Motulsky's first research efforts were conducted under the supervision of Karl Singer at the Michael Reese Hospital, where he investigated hemoglobinopathies. Subsequent work involved inherited blood disorders, which he conducted at Walter Reed Army Medical Center 1951 to 1953 during service in the U.S. Army.

In 1953, Motulsky joined the faculty of the department of medicine at the University of Washington School of Medicine, where he continued his work on hemoglobiopathies, developing the first techniques for hemoglobin electrophoresis. At the request of the chair of the department, Motulsky established the Division of Medical Genetics in 1957. Recruited by Motulsky that same year, Stanley Gartler became the first person to join the division.

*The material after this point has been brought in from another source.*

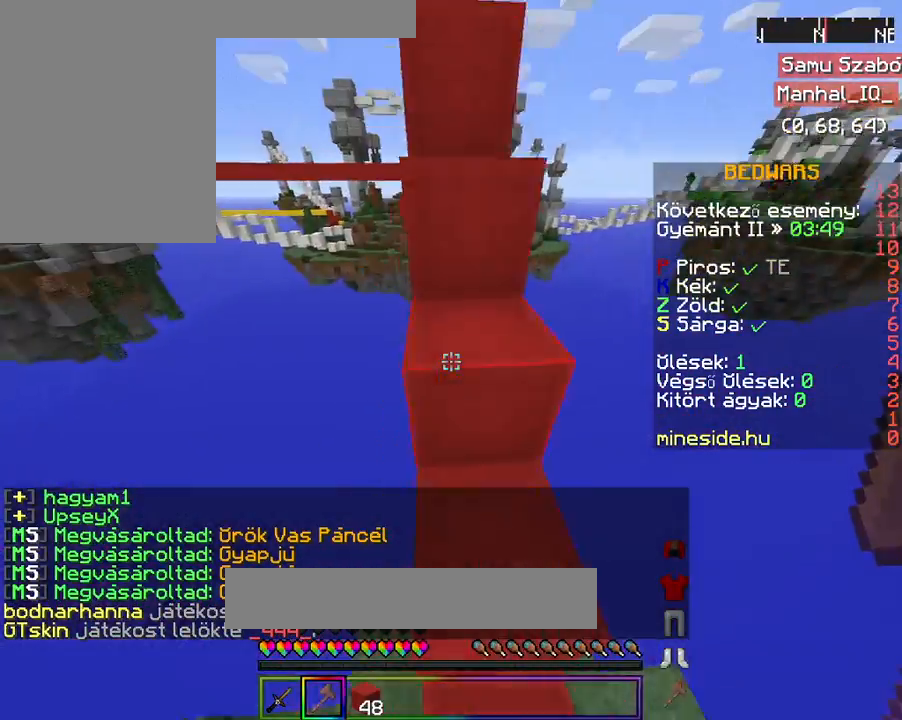
{"keys": ["space", "w"], "mouse": ["right"], "events": []}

Motulsky's work spanned multiple subject areas he believed would benefit from genetic investigation. Among others, his professional interests were diverse and included studying the genetics of human blood and serum groups, biochemical genetics, the genetics of Werner syndrome, Mendelian and cytogenetic causes of birth defects, ecogenetics, multifactorial diseases, the genetics of glucose-6-phosphate dehydrogenase deficiency, genetic variation in color vision, genetic variation as a risk factor in anesthesia, and the genetics of pesticide metabolism.

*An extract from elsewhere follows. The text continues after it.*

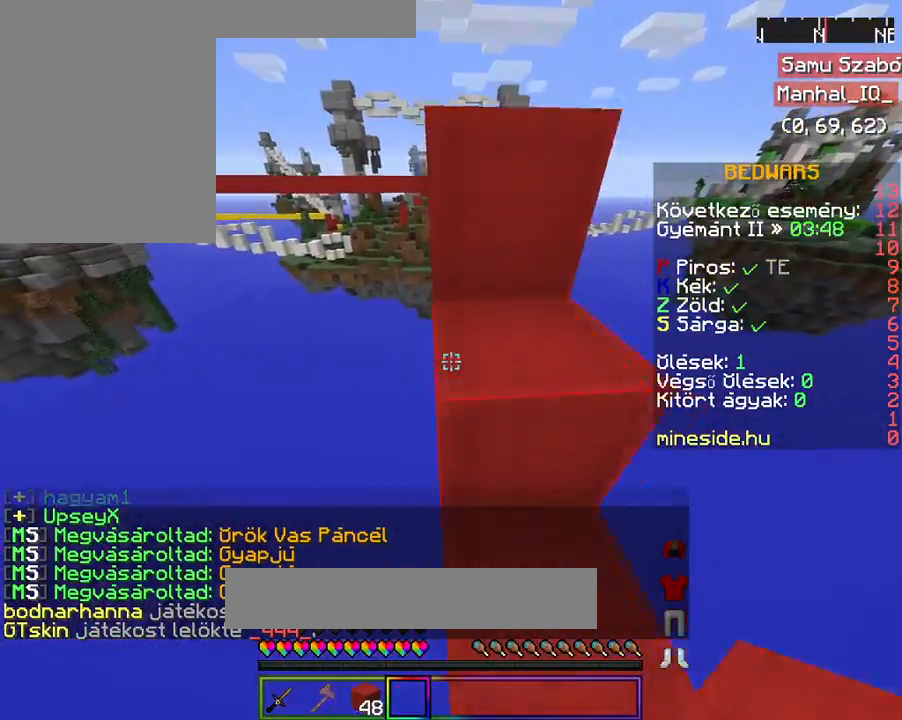
{"keys": ["space", "w"], "mouse": ["right"], "events": []}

In 1957, Motulsky demonstrated that the differential response seen in drug-induced prolonged apnea during suxamethonium anesthesia could be attributed to a pseudocholinesterase deficiency genoytpe. This discovery led him to propose the concept of pharmacogenetics in 1964.

Motulsky was the first to propose that bone marrow transplantation could be used to cure genetic disorders of the hematopoietic system, which his group was the first to practically demonstrate by using transplantation to cure hereditary spherocytosis in a murine model in 1967.

Starting in 1970, Motulsky mentored his trainee Joseph L. Goldstein in investigations of the genetic variability of lipid metabolism. This collaboration led to discovery of the familial inheritance patterns of hyperlipidemia, and provided the first evidence that familial hypercholesterolemia was a monogenic disorder. These were also foundational studies for Goldstein's 1985 Nobel Prize in Physiology or Medicine awarded with Michael Brown, “for their discoveries concerning the regulation of cholesterol metabolism.”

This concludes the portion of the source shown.